Segment Start: Data extracts
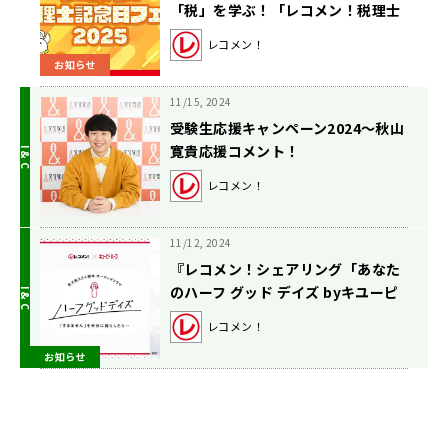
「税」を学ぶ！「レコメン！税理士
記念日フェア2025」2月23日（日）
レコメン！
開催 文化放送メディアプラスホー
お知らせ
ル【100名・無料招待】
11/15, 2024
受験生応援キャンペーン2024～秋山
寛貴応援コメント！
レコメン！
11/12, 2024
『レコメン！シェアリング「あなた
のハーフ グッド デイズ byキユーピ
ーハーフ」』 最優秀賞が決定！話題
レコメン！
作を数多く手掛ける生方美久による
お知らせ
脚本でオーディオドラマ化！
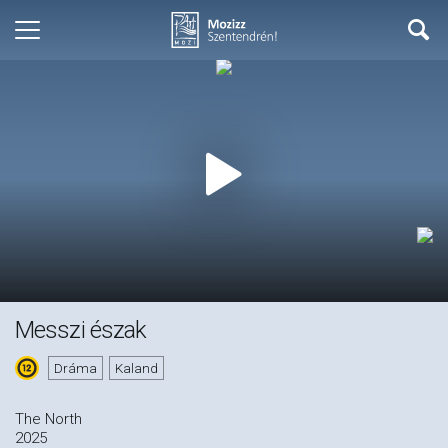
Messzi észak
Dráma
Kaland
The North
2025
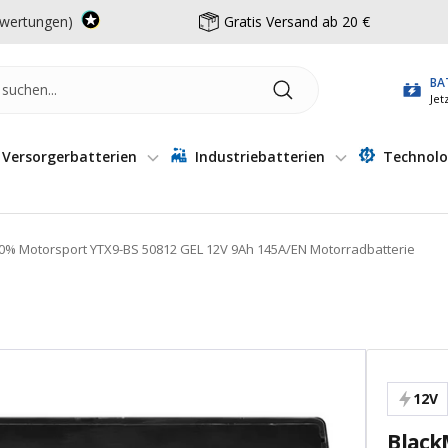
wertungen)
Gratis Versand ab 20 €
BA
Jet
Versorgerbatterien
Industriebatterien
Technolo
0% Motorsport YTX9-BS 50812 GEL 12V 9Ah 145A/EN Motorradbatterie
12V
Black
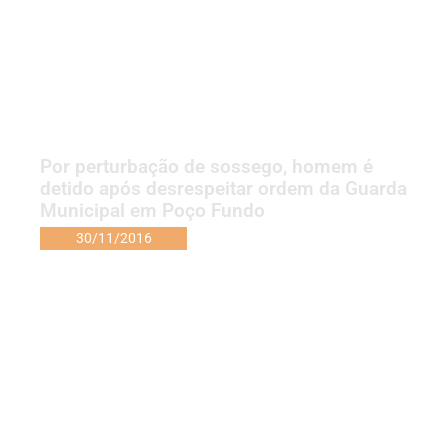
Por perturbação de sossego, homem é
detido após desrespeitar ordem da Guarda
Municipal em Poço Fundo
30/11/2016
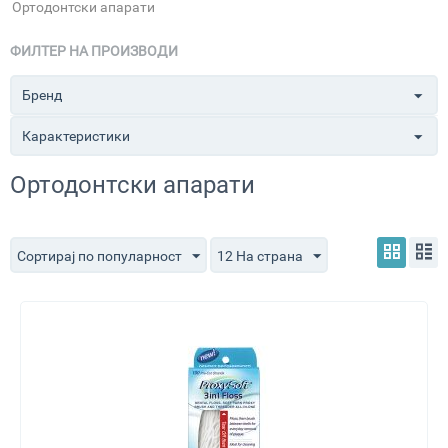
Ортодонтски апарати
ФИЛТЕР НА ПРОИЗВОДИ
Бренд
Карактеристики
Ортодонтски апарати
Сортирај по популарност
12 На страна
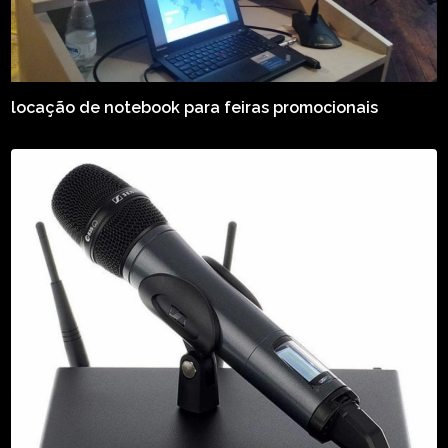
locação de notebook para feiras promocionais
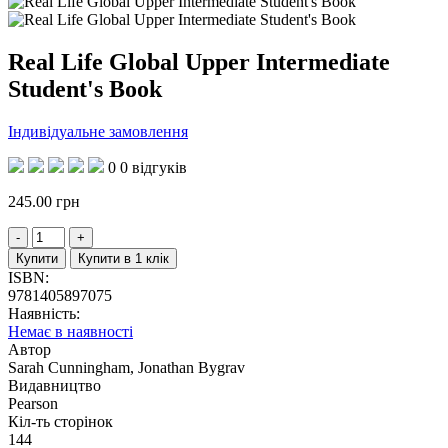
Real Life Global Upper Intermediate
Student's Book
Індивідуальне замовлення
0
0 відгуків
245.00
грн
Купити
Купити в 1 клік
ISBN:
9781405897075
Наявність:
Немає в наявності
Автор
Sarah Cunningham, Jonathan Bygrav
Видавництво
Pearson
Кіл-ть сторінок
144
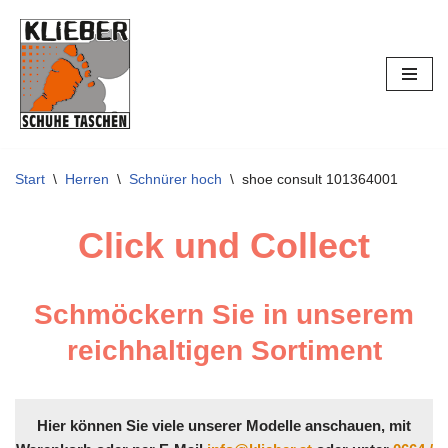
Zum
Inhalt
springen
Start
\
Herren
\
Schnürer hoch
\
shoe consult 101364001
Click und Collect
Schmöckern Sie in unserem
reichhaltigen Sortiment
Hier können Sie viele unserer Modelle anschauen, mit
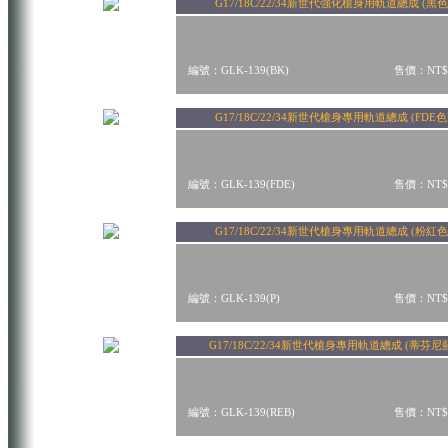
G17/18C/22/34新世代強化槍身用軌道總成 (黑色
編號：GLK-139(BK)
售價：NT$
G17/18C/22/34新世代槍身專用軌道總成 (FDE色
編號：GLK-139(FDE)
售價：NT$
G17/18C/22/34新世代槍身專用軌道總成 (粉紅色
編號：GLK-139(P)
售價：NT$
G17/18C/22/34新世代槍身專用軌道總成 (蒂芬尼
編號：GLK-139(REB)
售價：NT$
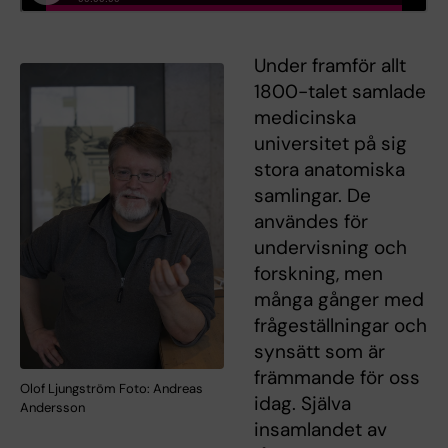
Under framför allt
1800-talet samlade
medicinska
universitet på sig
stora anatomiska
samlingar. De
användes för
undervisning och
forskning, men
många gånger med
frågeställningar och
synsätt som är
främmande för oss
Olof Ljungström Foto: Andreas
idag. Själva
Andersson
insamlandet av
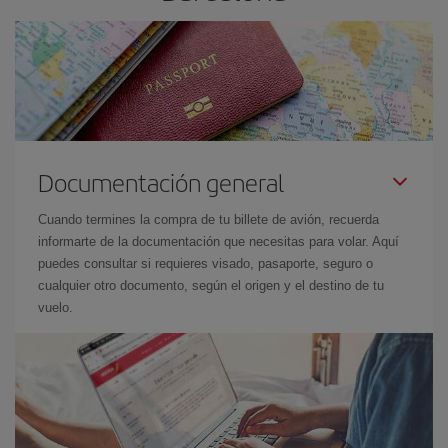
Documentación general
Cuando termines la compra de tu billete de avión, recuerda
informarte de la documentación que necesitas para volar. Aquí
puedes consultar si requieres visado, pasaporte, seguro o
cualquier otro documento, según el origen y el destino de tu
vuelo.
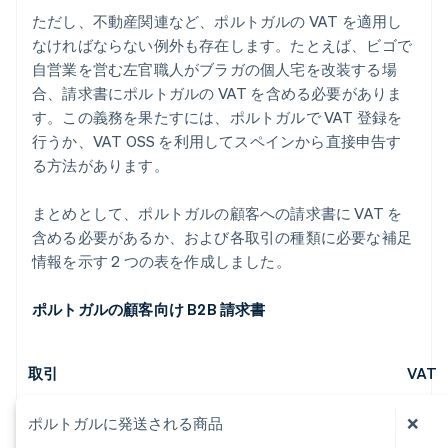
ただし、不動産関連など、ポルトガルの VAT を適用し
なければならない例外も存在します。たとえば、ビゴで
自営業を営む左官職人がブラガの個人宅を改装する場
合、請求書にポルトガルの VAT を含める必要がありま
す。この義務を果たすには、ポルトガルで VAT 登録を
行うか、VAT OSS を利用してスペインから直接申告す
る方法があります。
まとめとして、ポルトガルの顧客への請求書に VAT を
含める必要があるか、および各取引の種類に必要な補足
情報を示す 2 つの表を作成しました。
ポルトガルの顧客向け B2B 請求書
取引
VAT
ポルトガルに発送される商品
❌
Segment End: Data extracts
Job => Rename "Pearson" to "Pearson Education" everywhere in the data above, and reproduce all of it with no other changes. Leave the pictures out.

Solution to this task =>
「税」を学ぶ！「レコメン！税理士
記念日フェア2025」2月23日（日）
レコメン！
開催 文化放送メディアプラスホー
お知らせ
ル【100名・無料招待】
11/15, 2024
受験生応援キャンペーン2024～秋山
寛貴応援コメント！
レコメン！
11/12, 2024
『レコメン！シェアリング「あなた
のハーフ グッド デイズ byキユーピ
ーハーフ」』 最優秀賞が決定！話題
レコメン！
作を数多く手掛ける生方美久による
お知らせ
脚本でオーディオドラマ化！
Messzi észak
Dráma
Kaland
The North
2025
wertungen)
Gratis Versand ab 20 €
BA
Jet
Versorgerbatterien
Industriebatterien
Technolo
0% Motorsport YTX9-BS 50812 GEL 12V 9Ah 145A/EN Motorradbatterie
12V
Black
Por perturbação de sossego, homem é
detido após desrespeitar ordem da Guarda
Municipal em Poço Fundo
30/11/2016
Ортодонтски апарати
ФИЛТЕР НА ПРОИЗВОДИ
Бренд
Карактеристики
Ортодонтски апарати
Сортирај по популарност
12 На страна
locação de notebook para feiras promocionais
Real Life Global Upper Intermediate
Student's Book
Індивідуальне замовлення
0
0 відгуків
245.00
грн
Купити
Купити в 1 клік
ISBN:
9781405897075
Наявність:
Немає в наявності
Автор
Sarah Cunningham, Jonathan Bygrav
Видавництво
Pearson Education
Кіл-ть сторінок
144
Zum
Inhalt
springen
Start
\
Herren
\
Schnürer hoch
\
shoe consult 101364001
Click und Collect
Schmöckern Sie in unserem
reichhaltigen Sortiment
Hier können Sie viele unserer Modelle anschauen, mit
G17/18C/22/34新世代強化槍身用軌道總成 (黑色
編號：GLK-139(BK)
售價：NT$
G17/18C/22/34新世代槍身專用軌道總成 (FDE色
編號：GLK-139(FDE)
售價：NT$
G17/18C/22/34新世代槍身專用軌道總成 (粉紅色
編號：GLK-139(P)
售價：NT$
G17/18C/22/34新世代槍身專用軌道總成 (蒂芬尼
編號：GLK-139(REB)
售價：NT$
Under framför allt
1800-talet samlade
medicinska
universitet på sig
stora anatomiska
samlingar. De
användes för
undervisning och
forskning, men
många gånger med
frågeställningar och
synsätt som är
främmande för oss
Olof Ljungström Foto: Andreas
idag. Själva
Andersson
insamlandet av
Documentación general
Cuando termines la compra de tu billete de avión, recuerda
informarte de la documentación que necesitas para volar. Aquí
puedes consultar si requieres visado, pasaporte, seguro o
cualquier otro documento, según el origen y el destino de tu
vuelo.
ただし、不動産関連など、ポルトガルの VAT を適用し
なければならない例外も存在します。たとえば、ビゴで
自営業を営む左官職人がブラガの個人宅を改装する場
合、請求書にポルトガルの VAT を含める必要がありま
す。この義務を果たすには、ポルトガルで VAT 登録を
行うか、VAT OSS を利用してスペインから直接申告す
る方法があります。
まとめとして、ポルトガルの顧客への請求書に VAT を
含める必要があるか、および各取引の種類に必要な補足
情報を示す 2 つの表を作成しました。
ポルトガルの顧客向け B2B 請求書
取引
VAT
ポルトガルに発送される商品
❌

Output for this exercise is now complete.